Prefetch: image Naive: image

Thanks :)

kartik4949 commented 3 years ago

@rohitgr7 so in nutshell , it doesnt loads the entire data at once :)

awaelchli commented 3 years ago

Prefetching overlaps the preprocessing and model execution of a training step

This is already happening with PyTorch dataloaders. Setting num_workers=x will fork/spawn x processes that load data in parallel into a queue. See here section called "Single- and Multi-process Data Loading". I thought you are talking about device transfers?

~Btw, above you point to the wrong figures even though the titles are showing which one is which.~

prefetch(1) -> (recommended) This means prefetch one sample from training/val pipeline till the graph computes.

Closest I could find is DataLoader(workers=1, prefetch_factor=1), that's pretty much the same right? src: https://pytorch.org/docs/stable/data.html?highlight=dataloader#torch.utils.data.DataLoader

As you can see, I put links where I got my information from. Please do that as well so we know where you have the information and figures from and we can read up on it, thanks. I am not familiar with TF.
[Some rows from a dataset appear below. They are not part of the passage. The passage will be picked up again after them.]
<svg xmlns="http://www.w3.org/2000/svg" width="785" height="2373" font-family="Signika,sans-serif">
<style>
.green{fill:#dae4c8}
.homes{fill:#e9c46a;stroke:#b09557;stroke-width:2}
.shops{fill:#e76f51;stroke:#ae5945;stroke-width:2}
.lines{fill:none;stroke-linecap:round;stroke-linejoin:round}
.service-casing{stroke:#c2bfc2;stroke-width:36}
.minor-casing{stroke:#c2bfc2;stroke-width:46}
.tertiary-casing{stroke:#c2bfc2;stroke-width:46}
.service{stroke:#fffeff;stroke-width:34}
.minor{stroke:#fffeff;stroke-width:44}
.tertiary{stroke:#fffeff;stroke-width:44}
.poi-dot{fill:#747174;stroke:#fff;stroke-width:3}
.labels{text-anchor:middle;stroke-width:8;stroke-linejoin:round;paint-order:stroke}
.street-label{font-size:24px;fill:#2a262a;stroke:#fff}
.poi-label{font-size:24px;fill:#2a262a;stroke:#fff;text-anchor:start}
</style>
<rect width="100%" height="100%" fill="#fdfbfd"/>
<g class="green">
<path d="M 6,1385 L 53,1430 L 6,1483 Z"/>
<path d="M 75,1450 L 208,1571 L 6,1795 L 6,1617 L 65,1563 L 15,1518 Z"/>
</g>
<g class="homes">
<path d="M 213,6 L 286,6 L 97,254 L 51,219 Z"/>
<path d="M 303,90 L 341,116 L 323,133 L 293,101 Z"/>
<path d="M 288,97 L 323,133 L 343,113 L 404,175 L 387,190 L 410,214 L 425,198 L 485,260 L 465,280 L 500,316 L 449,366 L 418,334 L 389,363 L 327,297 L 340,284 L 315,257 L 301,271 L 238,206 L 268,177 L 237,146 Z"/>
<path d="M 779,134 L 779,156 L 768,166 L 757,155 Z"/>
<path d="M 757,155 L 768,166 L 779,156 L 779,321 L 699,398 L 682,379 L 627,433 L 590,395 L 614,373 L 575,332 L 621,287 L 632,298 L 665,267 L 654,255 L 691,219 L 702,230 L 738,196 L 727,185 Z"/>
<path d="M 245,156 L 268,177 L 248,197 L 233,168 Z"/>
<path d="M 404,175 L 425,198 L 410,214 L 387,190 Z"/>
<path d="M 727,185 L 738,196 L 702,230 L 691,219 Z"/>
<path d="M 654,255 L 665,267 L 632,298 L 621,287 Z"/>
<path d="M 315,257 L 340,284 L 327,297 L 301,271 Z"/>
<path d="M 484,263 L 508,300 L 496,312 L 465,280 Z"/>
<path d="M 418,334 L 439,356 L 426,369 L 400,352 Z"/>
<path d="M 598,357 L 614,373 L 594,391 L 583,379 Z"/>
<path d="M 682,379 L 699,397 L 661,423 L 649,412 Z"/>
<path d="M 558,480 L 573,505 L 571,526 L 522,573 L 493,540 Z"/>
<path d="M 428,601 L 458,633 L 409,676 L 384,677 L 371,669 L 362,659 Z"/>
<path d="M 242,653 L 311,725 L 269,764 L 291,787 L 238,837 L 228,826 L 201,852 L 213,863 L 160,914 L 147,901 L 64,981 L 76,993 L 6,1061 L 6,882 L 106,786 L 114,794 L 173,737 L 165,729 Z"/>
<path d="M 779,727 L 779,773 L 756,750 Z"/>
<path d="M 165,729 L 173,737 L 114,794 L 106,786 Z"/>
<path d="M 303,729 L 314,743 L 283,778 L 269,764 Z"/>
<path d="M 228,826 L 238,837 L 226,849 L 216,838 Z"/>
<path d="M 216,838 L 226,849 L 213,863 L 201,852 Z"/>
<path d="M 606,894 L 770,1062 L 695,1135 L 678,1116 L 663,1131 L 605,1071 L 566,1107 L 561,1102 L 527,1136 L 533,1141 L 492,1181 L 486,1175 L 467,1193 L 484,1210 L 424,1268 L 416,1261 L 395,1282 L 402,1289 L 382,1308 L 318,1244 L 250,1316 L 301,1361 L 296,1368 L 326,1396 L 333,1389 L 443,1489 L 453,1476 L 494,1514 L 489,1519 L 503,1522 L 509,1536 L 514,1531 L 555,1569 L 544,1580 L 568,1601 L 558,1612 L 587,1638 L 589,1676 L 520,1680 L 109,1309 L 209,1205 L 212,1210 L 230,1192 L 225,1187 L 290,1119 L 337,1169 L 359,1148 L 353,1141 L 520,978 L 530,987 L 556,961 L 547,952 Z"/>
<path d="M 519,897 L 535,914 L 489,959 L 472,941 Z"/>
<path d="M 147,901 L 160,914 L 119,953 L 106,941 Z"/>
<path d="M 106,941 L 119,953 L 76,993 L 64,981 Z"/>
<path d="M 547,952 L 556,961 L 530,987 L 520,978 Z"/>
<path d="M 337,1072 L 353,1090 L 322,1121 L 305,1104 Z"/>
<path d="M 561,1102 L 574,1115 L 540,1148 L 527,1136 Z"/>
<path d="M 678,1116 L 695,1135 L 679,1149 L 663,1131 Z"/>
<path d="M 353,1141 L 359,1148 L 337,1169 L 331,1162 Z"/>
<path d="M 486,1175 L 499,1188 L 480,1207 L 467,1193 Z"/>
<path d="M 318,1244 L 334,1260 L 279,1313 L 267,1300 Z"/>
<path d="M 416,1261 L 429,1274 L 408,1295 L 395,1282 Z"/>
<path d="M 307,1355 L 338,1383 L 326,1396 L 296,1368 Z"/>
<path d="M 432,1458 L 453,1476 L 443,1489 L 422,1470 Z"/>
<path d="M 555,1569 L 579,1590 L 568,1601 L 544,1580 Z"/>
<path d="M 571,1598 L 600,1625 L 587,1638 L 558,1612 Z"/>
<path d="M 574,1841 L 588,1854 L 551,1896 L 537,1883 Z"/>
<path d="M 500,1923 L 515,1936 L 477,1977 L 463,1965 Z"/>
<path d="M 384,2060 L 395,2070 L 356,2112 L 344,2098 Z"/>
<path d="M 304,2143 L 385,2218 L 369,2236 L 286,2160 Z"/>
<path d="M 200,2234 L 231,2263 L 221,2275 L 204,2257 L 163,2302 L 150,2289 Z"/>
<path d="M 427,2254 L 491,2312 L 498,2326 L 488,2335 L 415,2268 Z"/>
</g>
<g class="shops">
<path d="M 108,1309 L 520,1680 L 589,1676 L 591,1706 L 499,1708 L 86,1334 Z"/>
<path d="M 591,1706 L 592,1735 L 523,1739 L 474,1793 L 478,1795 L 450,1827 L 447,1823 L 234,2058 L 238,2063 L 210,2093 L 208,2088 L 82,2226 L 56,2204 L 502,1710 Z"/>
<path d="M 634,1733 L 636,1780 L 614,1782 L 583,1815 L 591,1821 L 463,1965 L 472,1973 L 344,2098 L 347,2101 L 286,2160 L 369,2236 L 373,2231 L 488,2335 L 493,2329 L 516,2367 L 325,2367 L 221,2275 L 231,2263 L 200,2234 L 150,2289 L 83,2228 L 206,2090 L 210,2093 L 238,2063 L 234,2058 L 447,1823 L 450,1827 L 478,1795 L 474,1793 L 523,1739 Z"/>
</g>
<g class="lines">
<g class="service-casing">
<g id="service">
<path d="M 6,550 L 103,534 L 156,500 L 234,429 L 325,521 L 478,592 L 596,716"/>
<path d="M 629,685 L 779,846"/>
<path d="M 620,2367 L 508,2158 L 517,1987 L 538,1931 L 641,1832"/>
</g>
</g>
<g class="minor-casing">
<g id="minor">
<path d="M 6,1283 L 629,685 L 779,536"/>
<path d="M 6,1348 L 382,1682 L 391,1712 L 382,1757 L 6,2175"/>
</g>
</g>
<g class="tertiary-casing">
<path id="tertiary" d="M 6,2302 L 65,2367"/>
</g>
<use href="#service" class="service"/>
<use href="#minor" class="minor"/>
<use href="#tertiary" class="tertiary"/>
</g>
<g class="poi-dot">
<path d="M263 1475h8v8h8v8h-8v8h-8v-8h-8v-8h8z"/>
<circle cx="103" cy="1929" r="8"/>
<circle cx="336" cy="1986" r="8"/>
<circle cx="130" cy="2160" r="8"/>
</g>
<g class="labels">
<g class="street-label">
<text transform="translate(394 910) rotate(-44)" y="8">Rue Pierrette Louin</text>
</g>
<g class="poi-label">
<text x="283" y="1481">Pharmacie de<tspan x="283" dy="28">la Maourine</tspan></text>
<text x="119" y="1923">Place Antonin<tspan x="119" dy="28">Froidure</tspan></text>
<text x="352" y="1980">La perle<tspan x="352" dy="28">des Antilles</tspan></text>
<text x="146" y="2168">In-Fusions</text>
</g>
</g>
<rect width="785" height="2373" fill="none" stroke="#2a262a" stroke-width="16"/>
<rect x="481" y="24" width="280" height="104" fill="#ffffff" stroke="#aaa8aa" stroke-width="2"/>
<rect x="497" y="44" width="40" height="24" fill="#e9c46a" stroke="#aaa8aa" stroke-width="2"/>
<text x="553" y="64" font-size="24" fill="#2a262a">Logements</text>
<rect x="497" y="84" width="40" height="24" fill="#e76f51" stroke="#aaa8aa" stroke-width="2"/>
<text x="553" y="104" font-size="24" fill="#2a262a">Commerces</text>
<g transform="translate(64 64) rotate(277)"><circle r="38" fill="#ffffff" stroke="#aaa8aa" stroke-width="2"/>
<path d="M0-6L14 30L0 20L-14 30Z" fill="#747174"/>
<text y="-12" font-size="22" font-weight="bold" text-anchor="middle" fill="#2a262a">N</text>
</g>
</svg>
rohitgr7 commented 3 years ago

DataLoader(workers=1, prefetch_factor=1)

TIL

kartik4949 commented 3 years ago

@awaelchli @rohitgr7 Hi, as you @awaelchli pinpointed, there can be two prefetch, one is cpu level and another gpu level (gpu programming optimization)
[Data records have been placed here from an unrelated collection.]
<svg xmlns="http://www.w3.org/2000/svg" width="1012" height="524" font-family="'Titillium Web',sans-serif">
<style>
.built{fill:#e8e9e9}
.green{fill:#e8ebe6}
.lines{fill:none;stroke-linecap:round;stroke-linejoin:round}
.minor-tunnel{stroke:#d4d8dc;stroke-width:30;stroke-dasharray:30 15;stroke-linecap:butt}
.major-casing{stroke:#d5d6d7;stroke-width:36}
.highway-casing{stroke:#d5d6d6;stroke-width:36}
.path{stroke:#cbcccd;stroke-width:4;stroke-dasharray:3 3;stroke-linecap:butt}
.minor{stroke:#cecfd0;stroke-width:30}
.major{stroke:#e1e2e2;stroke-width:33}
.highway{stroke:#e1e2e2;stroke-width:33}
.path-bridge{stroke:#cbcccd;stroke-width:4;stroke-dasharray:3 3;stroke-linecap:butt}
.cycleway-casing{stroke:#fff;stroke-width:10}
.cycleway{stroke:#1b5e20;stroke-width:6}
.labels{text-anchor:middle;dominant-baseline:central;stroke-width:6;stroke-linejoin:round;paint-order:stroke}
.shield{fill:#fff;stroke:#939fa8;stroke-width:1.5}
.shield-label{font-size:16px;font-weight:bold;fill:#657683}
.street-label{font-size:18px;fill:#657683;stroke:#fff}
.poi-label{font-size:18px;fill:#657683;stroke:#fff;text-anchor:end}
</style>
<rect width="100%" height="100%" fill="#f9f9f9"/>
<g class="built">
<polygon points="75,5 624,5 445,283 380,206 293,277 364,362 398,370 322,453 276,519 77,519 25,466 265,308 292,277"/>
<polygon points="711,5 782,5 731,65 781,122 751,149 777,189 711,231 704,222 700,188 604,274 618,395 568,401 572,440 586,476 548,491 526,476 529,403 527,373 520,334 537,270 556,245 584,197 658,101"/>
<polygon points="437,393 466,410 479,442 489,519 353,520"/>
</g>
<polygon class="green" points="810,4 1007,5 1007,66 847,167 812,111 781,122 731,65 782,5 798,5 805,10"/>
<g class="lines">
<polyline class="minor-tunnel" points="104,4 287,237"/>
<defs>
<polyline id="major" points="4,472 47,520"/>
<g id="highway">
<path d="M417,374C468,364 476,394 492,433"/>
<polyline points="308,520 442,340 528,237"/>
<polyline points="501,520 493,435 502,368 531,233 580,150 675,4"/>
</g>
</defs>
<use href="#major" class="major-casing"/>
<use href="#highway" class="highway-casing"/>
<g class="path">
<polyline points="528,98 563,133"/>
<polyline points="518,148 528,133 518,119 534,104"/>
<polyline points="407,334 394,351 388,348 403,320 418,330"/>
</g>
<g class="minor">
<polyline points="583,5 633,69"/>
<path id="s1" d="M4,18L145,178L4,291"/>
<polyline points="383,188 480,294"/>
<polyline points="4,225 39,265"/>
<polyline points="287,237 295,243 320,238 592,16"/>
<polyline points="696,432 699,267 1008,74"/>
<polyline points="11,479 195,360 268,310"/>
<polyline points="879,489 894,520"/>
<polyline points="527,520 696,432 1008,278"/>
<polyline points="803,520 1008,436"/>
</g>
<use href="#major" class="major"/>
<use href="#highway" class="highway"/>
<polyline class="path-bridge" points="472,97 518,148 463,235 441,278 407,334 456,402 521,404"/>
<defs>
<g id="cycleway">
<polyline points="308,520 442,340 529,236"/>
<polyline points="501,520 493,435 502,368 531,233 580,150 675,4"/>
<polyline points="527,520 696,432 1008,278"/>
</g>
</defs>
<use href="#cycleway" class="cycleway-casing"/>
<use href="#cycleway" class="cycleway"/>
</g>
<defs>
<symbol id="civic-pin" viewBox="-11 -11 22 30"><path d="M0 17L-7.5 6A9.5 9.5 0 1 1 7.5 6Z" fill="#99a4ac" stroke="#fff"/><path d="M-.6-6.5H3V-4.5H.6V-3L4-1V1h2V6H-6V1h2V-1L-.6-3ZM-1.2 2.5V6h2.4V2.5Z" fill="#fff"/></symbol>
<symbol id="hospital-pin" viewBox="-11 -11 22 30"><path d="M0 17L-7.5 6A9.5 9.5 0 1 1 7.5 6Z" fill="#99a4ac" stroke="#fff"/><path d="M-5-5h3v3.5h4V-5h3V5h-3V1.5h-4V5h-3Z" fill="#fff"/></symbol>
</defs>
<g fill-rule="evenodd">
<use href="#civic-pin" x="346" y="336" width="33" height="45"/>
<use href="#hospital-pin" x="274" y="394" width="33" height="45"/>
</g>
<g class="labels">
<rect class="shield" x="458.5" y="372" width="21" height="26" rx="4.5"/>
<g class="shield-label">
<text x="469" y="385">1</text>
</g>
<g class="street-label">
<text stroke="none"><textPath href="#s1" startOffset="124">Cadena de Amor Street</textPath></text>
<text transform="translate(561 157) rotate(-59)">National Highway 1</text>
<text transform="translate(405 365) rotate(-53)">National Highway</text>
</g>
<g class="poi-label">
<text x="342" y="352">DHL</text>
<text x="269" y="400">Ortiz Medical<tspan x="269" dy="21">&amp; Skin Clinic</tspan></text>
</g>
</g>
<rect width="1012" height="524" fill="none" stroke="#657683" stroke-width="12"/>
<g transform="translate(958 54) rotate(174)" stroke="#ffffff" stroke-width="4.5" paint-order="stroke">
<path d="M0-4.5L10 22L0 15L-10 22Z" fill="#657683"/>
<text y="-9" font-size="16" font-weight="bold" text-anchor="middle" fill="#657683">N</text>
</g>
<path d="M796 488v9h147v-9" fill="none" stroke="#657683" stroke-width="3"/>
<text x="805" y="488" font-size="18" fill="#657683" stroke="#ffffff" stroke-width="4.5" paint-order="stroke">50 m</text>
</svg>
  1. cpu prefetch pytorch already does this (reiterated pytorch discussions.. and codebase) src: https://discuss.pytorch.org/t/how-to-prefetch-data-when-processing-with-gpu/548
  2. gpu prefetch(device transfers.. so we don't spend expensive transfer time from host to device(GPU) ), pytorch is lacking idk if this feature should be added here.
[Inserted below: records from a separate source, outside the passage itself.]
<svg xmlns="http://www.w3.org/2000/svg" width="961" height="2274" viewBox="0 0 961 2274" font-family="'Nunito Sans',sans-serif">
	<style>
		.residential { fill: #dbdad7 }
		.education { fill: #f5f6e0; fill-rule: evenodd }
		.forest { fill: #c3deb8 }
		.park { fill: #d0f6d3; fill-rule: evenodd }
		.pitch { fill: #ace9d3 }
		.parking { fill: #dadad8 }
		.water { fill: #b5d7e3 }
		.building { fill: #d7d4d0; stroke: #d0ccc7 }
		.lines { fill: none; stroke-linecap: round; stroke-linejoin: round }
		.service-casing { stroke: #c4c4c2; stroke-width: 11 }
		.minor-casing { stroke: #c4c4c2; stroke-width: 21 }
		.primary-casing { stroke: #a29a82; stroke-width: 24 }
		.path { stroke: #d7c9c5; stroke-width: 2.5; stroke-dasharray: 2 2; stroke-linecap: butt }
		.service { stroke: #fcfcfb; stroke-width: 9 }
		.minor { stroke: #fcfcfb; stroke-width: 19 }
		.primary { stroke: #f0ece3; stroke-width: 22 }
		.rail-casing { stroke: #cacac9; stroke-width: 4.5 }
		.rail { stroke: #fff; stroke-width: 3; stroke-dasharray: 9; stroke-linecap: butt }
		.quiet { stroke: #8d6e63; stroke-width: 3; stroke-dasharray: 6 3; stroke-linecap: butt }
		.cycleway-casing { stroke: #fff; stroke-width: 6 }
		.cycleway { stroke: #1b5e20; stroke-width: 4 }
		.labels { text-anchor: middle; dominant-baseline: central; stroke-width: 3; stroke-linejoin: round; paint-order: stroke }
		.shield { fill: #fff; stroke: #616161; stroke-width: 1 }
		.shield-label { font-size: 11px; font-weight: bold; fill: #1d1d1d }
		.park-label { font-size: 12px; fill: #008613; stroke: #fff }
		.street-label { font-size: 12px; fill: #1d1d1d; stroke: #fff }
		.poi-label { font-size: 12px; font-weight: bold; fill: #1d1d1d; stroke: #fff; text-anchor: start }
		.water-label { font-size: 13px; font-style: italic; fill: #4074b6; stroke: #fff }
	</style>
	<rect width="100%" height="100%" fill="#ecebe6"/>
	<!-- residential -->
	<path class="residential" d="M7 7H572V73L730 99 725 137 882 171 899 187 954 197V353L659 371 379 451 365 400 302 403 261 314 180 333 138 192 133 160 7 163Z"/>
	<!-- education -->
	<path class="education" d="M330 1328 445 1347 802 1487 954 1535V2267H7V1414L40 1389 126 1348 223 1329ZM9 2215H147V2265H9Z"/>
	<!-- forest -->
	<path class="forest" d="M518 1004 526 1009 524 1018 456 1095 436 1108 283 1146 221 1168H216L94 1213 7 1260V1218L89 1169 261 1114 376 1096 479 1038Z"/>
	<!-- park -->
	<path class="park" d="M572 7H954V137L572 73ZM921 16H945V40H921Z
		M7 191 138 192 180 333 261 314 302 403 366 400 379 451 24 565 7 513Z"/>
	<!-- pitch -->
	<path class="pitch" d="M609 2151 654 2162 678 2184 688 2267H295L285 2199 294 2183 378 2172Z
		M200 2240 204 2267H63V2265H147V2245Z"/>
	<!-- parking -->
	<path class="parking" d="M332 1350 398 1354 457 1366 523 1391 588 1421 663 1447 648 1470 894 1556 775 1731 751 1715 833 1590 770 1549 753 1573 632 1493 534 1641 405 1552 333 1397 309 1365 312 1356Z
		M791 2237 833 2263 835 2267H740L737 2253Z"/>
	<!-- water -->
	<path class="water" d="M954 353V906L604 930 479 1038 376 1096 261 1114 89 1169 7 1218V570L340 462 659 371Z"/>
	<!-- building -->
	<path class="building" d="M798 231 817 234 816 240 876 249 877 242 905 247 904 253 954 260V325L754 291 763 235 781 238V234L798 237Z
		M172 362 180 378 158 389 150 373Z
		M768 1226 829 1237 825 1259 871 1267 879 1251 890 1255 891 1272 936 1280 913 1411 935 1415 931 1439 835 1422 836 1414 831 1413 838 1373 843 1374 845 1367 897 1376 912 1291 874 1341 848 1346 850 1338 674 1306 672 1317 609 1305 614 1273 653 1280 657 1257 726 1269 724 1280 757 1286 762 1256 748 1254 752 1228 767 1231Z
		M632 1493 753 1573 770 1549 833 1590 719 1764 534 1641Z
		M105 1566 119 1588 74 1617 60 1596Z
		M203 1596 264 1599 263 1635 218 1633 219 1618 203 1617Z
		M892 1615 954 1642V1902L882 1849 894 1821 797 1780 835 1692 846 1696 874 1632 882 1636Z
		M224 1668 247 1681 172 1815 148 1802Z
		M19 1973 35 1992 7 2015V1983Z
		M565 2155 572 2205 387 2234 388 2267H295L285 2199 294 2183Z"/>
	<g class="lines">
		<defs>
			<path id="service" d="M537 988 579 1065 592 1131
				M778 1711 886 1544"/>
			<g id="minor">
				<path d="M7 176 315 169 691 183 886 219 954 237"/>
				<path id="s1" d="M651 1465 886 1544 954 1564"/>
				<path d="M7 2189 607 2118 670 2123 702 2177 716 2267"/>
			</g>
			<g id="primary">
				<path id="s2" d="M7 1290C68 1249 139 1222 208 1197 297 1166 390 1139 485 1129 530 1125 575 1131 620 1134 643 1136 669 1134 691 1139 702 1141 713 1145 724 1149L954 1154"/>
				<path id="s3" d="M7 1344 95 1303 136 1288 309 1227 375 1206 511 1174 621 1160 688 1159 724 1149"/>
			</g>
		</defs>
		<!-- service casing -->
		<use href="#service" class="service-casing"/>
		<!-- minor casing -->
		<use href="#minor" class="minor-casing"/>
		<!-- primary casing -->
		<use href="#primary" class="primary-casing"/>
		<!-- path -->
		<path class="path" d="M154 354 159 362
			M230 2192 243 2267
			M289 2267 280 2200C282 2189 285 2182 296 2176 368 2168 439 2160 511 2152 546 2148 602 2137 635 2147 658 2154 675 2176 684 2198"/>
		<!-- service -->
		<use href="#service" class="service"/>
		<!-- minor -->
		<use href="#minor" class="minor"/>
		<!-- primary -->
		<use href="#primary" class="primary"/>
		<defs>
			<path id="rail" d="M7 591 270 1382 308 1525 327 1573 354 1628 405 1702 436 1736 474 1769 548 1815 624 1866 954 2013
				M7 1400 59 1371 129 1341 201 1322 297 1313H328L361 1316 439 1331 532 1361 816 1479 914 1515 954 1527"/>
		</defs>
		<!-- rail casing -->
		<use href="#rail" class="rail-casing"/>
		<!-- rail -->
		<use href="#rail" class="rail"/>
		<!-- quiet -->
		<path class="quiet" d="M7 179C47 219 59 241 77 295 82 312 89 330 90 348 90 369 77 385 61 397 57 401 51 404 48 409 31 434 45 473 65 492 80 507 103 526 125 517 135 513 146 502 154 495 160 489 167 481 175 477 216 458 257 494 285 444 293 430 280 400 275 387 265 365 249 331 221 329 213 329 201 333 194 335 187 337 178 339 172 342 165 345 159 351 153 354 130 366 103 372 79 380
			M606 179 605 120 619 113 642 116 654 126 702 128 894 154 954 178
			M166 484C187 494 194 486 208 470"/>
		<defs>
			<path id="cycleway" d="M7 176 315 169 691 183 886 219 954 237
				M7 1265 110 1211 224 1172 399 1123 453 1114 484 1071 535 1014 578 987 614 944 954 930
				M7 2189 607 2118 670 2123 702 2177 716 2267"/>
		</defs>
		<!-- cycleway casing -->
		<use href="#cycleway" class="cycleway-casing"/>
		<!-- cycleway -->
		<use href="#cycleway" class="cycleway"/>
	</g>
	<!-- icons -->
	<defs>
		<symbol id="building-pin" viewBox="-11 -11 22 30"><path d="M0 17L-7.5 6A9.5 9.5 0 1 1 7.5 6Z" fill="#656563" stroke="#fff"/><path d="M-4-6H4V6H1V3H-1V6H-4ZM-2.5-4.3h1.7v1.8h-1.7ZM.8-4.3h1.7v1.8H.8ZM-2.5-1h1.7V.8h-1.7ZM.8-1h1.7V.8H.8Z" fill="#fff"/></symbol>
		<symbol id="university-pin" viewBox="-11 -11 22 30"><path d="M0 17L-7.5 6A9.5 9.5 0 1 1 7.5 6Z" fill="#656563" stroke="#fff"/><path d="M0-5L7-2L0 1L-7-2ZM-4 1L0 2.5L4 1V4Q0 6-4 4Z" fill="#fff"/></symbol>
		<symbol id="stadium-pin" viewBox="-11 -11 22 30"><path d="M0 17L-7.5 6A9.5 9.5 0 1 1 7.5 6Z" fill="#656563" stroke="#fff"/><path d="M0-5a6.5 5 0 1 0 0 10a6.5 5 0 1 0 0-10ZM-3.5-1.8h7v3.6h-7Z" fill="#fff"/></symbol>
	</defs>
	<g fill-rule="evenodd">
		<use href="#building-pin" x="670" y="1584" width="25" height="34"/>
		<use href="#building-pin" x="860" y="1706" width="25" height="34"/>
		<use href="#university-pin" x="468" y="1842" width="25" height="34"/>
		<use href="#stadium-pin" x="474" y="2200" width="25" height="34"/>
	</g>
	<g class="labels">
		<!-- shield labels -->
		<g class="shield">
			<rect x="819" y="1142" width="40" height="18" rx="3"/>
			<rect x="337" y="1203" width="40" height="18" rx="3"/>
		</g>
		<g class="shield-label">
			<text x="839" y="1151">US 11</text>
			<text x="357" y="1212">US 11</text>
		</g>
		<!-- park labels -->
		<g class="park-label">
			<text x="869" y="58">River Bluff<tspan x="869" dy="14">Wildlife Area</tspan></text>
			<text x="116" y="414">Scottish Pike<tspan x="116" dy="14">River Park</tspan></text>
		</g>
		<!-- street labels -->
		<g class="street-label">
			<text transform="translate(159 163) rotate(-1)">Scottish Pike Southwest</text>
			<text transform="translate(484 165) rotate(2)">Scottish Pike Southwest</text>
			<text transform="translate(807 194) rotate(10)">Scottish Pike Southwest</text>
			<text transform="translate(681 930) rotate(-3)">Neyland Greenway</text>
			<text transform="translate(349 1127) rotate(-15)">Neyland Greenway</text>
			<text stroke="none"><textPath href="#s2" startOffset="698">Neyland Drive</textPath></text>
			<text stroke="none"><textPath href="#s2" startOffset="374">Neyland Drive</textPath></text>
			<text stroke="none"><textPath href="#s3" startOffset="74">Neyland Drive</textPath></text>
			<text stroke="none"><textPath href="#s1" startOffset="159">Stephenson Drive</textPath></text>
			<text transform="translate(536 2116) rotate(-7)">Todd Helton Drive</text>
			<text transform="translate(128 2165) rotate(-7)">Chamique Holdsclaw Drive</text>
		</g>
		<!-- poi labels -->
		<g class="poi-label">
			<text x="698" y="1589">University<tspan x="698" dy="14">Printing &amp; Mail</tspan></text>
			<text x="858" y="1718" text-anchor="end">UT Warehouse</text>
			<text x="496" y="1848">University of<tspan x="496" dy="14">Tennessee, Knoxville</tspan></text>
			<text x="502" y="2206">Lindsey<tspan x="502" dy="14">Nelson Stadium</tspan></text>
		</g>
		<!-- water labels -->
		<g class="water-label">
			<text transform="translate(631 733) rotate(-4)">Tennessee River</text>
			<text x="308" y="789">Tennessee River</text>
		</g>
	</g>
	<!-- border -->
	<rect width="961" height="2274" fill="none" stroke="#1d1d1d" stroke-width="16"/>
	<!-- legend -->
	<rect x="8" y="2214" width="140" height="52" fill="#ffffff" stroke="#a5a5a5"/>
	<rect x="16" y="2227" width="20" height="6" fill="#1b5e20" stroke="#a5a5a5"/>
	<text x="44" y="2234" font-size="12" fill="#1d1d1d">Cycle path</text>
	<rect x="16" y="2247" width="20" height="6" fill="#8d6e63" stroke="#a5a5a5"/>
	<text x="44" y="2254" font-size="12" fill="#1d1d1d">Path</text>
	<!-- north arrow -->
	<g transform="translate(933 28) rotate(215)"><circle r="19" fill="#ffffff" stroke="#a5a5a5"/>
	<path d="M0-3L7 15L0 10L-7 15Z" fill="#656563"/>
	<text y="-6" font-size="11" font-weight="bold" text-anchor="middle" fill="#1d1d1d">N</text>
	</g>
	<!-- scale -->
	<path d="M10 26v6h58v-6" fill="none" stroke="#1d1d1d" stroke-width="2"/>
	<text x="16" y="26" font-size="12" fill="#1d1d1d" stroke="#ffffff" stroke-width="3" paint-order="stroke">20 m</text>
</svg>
Thanks, we can close this thread, if we are not planning to add gpu prefetch support (which doesnt make sense here)! nice dicussion :)

awaelchli commented 3 years ago

It is possible to overlap data transfers and model compute with the non_blocking=True option (see https://pytorch.org/docs/stable/notes/cuda.html?highlight=non_blocking section "Pinned Memory Buffers". Lightning does this already, but it's not equivalent to a queue.

Since the bottleneck is often the CPU prefetching and processing of data, the transfers to GPU can often be neglected. Memory pinning and the non_blocking I just mentioned provide enough flexibility, at least from my experience. My guess is this is the reason why PyTorch doesn't have any special GPU prefetching logic.

That being said, we are of course always open for new features that remove bottlenecks and get the most out of the hardware :) If you can (or someone else) come up with a concrete idea and can present a proof of concept with benchmarks so that we see the benefit of this GPU prefetching working on a real example, then I would be more than happy to see and test it myself!

awaelchli commented 3 years ago

It might also be worth looking in to DALI https://developer.nvidia.com/DALI

kartik4949 commented 3 years ago

@awaelchli Will look into it and try to remove bottlenecks Thanks !

stale[bot] commented 3 years ago

This issue has been automatically marked as stale because it hasn't had any recent activity. This issue will be closed in 7 days if no further activity occurs. Thank you for your contributions, Pytorch Lightning Team!